# masło maślane..



## Włoskipolak 72

Dziś   znalazłem  bardzo interesujący artykuł  który Wam polecam !! 

Pleonazm zalicza się do błędów stylistycznych i logicznych. Oto zebrane przez nas popularne pleonazmy:


*banalnie proste* – już samo „banalnie” oznacza ‘bardzo łatwo’. Wystarczy powiedzieć, że coś jest proste. Po prostu.
*pełny komplet* – skoro mamy komplet, to znaczy, że niczego nie brakuje i zestaw stanowi całość.
*akwen wodny* – a czy ktoś widział akwen piaskowy? Słowo „akwen” ma związek z _aqua_, czyli z wodą w języku łacińskim.
*cofać się do tyłu*,* cofać się wstecz* – chcielibyśmy zobaczyć cofnięcie się do przodu. To byłoby z pewnością spektakularne (chyba tylko Michael Jackson tak potrafił…).
 *spadać w dół* – to oczywiście podstawowe prawo grawitacji. Nie obowiązuje poza planetą *Ziemią*. 

Pleonazm, czyli masło maślane. Cofasz się zawsze do tyłu, a spadasz tylko w dół


----------



## zaffy

Tak, słyszałem o tym. Ale ja i tak sobie tak mówię i mam tę poprawność gdzieś. My mamy jakiegoś hopla na punkcie poprawności. Ostatnio powiedziałem "tylko i wyłącznie" i od razu znalazł się ktoś kto mnie poprawił.


----------



## uszanka

Nie no mówmy sobie byle jak, po co nam poprawność? Niechlujstwo górą!


----------



## zaffy

uszanka said:


> Nie no mówmy sobie byle jak, po co nam poprawność? Niechlujstwo górą!



To jest dokładnie to co powiedziałem wyżej. Mamy hopla na punkcie poprawności, a nawet hiper-poprawności. W angielskim nie ma tego problemu i za to cenię ten język.  U nas od razu poprawni patrzą krzywo na niepoprawnych.  U nas powiesz coś niby źle, niby nielogicznie, to zaraz cię poprawiają, wyśmiewają itd.   Powiem "tylko i wyłącznie" i od razu niechlujstwo.


----------



## uszanka

Zaffy, a wiesz co to sarkazm?


----------



## zaffy

Ok, nie odczytałem.


----------



## jazyk

zaffy said:


> W angielskim nie ma tego problemu i za to cenię ten język.
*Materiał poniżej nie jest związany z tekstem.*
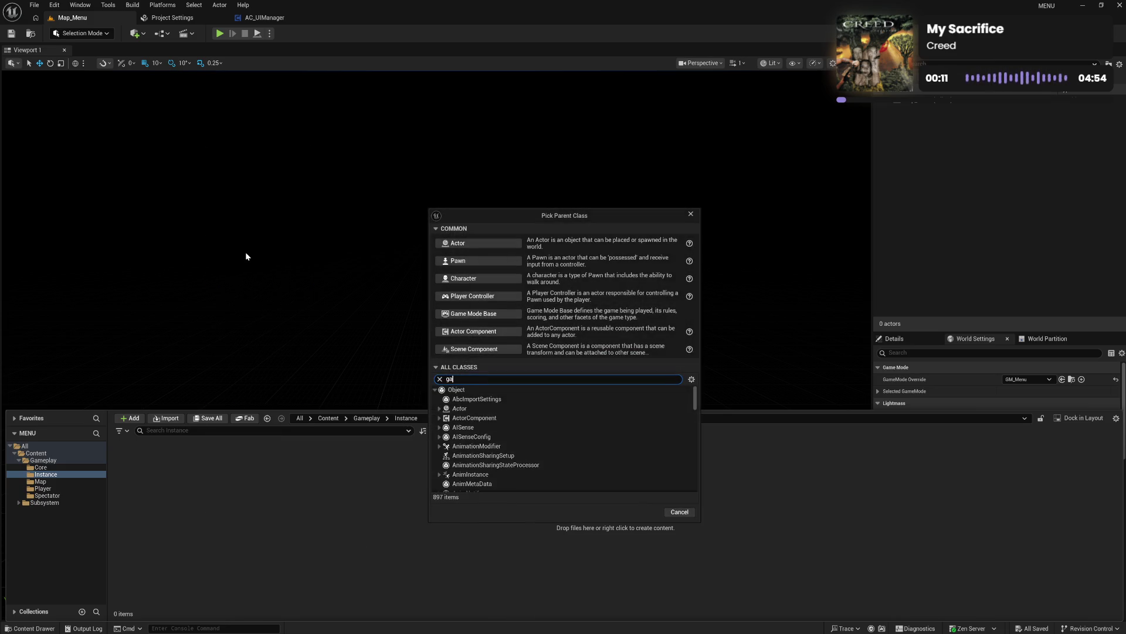
type("m ins")
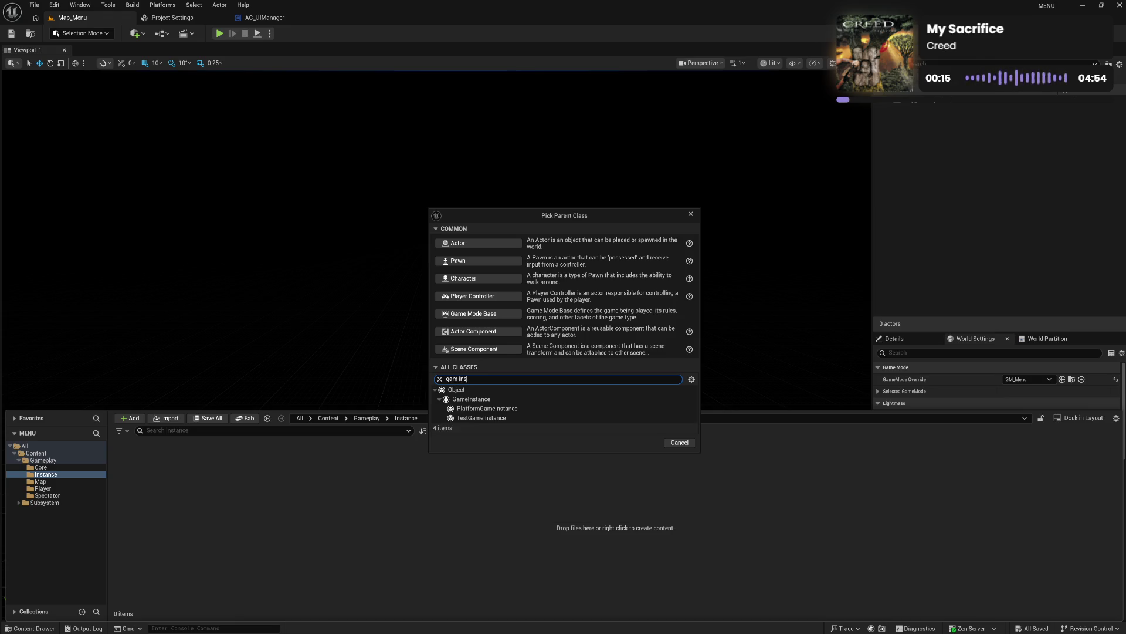
left_click(540, 400)
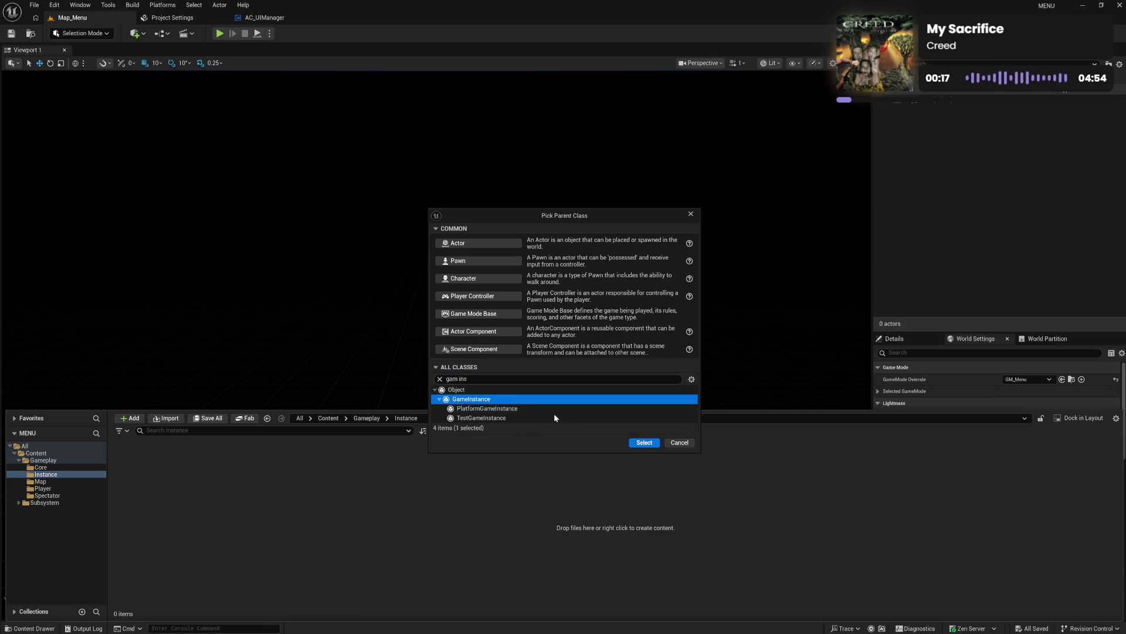
left_click(636, 441)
Dlaczego myślisz, że w języku angielskim się pojawiło wyrażenie grammar nazi?


----------



## uszanka

zaffy said:


> Ok, nie odczytałem.



Przeglądając forum (nie tylko polskie) odnoszę wrażenie, że ludzie pytają tu o poprawność językową właśnie. Jest ważna, bo świadczy o kulturze człowieka, bo dzięki poprawności możemy być pewni, że precyzyjnie wyrazimy swoje myśli, że zostaniemy dobrze zrozumiani, że stworzymy coś pięknego/miłego/ciekawego, co pobudzi wyobraźnię osób czytających nasze słowa. 
Ale to ja tak myślę, a każdy ma prawo do swojego zdania.


----------



## uszanka

jazyk said:


> Dlaczego myślisz, że w języku angielskim się pojawiło wyrażenie grammar nazi?


Jako 'grammar nazi' nie mogę się powstrzymać, żeby Cię nie poprawić. Wybacz. 

Myślisz, że dlaczego w języku angielskim pojawiło się wyrażenie grammar nazi?


----------



## Włoskipolak 72

Ja po prostu niedawno odkryłem to forum i jest świetne .., dla mnie to jest też ważne aby nie zapomnieć  mojego pięknego języka ojczystego ..!
Po 25 latch pobytu za granicą ..., czasami mam ''zaniki pamięci'' ....!


----------